From The Rolling Stones to J. Cole, Four of Summer's Biggest Tours to Watch

Associated Press
The Rolling Stones

Juanes and The Who will also be packing venues coast-to-coast as the Summer of 2015 cranks up.

As the summer touring season kicks into gear, artists from all genres take to the road to engage fans through the most robust sector of the music industry. The touring industry continued on its healthy streak in 2014, with a record year in North America; the number of shows reported to Billboard Boxscore increased 6 percent in 2014 as acts increasingly turn to touring to build careers and make money, and fans remain enamored of the live experience.

This year shows no signs of slowing down, with promoters reporting robust ticket sales and a high level of touring traffic. Billboard takes a look at four significant tours that will be packing houses coast to coast as the Summer of 2015 cranks up.


After playing intimate "unplugged" venues in U.S. clubs in 2013 and the Austin City Limits and Made In America festivals last year, Colombian rocker Juanes returns to the U.S. this summer with a "transitional" tour of theaters and arenas in support of his latest record Loco de Amor. Juanes manager Rebeca Leon (also a vp with promoter AEG Live) says the artist "absolutely loved" the more intimate tour, so "we tried to replicate that to a degree, going into cool rooms, doing the right things." Among those "right things" are a first-ever show at the Santa Barbara (Calif.) Bowl "one of the coolest places to play in the U.S." on Aug. 7, and a return to the Nokia Theatre in L.A., where Juanes has the record for most Latin shows performed. Sandwiched between smaller venues like the Rosemont (Ill.) Theatre and the Grand Theater at Foxwoods Resort in Mashantucket, Conn., are stops at Madison Square Garden in New York and American Airlines Arena in Miami. "This tour is tailor-made for what he wants and what his fans want," says Leon.

Juanes will also return to playing electric guitar on stage for the first time since 2011. Although Juanes sings in Spanish, his audience is general market, to a large extent, and Juanes plays a lot of markets not frequented by Latin artists. "You go to his shows and a lot of the audience doesn't speak Spanish," Leon says. "The people are into the music, the band, the experience, the live show, and it translates."

ARENAS // The Who

After selling out two nights at London's O2 Arena in March, The Who began the first U.S. leg of its 50th anniversary arena tour on April 15 in Tampa, rolling through a half a dozen shows (including New Orleans JazzFest) until the tour was forced to postpone three shows due to singer Roger Daltrey's swollen vocal cords. The tour resumed May 11 in Nashville, with the first leg culminating May 30 at Forest Hills Stadium in Queens, N.Y., where the Who played in 1972. The band will play to an estimated 65,000 at Hyde Park in London June 26 then close out the Glastonbury festival two days later.

The tour, produced by AEG Live, is called The Who Hits 50, "because they feel that 'hits' describes the set list," observes AEG Live senior VP Larry Vallon, who is overseeing the tour with AEG senior vp Debra Rathwell. With "gigantic" hi-def video screens, five cameras on the band, and an "incredible" sound system, Vallon says the show "comes screaming at you," even in the cheap(er) seats. "The visuals are very Who-like, very Carnaby St., mods and rockers, and full of Keith Moon and John Entwhistle images," Vallon adds.

Records provided
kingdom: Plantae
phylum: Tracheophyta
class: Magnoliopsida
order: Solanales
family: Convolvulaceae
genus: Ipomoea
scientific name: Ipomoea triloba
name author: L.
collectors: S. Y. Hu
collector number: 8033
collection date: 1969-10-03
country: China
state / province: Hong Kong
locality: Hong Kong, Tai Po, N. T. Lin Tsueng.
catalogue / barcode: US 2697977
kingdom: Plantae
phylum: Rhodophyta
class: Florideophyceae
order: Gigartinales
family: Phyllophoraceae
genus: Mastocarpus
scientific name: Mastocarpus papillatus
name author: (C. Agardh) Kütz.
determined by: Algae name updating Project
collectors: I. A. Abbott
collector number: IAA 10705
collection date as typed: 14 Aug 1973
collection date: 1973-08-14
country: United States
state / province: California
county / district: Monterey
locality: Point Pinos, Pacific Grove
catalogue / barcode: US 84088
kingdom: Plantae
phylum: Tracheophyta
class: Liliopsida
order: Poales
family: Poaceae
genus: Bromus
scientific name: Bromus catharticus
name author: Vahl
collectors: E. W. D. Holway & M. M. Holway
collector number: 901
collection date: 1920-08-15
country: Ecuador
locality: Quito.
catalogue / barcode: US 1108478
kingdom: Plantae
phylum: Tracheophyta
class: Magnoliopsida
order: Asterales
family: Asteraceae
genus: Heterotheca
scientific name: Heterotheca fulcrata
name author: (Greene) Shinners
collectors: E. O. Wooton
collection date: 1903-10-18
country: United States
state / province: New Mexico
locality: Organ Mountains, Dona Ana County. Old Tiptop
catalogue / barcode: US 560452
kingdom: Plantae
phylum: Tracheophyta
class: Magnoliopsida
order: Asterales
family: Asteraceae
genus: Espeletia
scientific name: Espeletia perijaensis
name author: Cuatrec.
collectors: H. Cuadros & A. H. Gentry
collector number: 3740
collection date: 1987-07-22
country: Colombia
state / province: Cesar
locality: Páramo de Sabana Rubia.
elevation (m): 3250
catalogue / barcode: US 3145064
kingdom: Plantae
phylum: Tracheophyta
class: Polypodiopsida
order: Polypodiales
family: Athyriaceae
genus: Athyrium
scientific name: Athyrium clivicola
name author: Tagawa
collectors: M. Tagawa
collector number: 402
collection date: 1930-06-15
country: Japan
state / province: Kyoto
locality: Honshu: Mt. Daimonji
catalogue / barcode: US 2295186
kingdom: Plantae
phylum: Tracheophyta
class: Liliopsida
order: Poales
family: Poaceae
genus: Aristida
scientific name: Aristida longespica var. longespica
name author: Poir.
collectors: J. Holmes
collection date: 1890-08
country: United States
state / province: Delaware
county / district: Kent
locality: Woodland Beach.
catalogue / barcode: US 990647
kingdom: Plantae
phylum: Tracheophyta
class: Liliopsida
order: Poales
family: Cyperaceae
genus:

Challenges
**A.** Repeat word for word the stretch of the summer tours article from "Juanes and The" through "to coast as the Summer of 2015 cranks up.".
**B.** List every music festival named in the summer tours article.
Rely only on the summer tours article.

Answers for the exercise
**A.**
Juanes and The Who will also be packing venues coast-to-coast as the Summer of 2015 cranks up.

As the summer touring season kicks into gear, artists from all genres take to the road to engage fans through the most robust sector of the music industry. The touring industry continued on its healthy streak in 2014, with a record year in North America; the number of shows reported to Billboard Boxscore increased 6 percent in 2014 as acts increasingly turn to touring to build careers and make money, and fans remain enamored of the live experience.

This year shows no signs of slowing down, with promoters reporting robust ticket sales and a high level of touring traffic. Billboard takes a look at four significant tours that will be packing houses coast to coast as the Summer of 2015 cranks up.

**B.** Austin City Limits, Made In America, New Orleans JazzFest, Glastonbury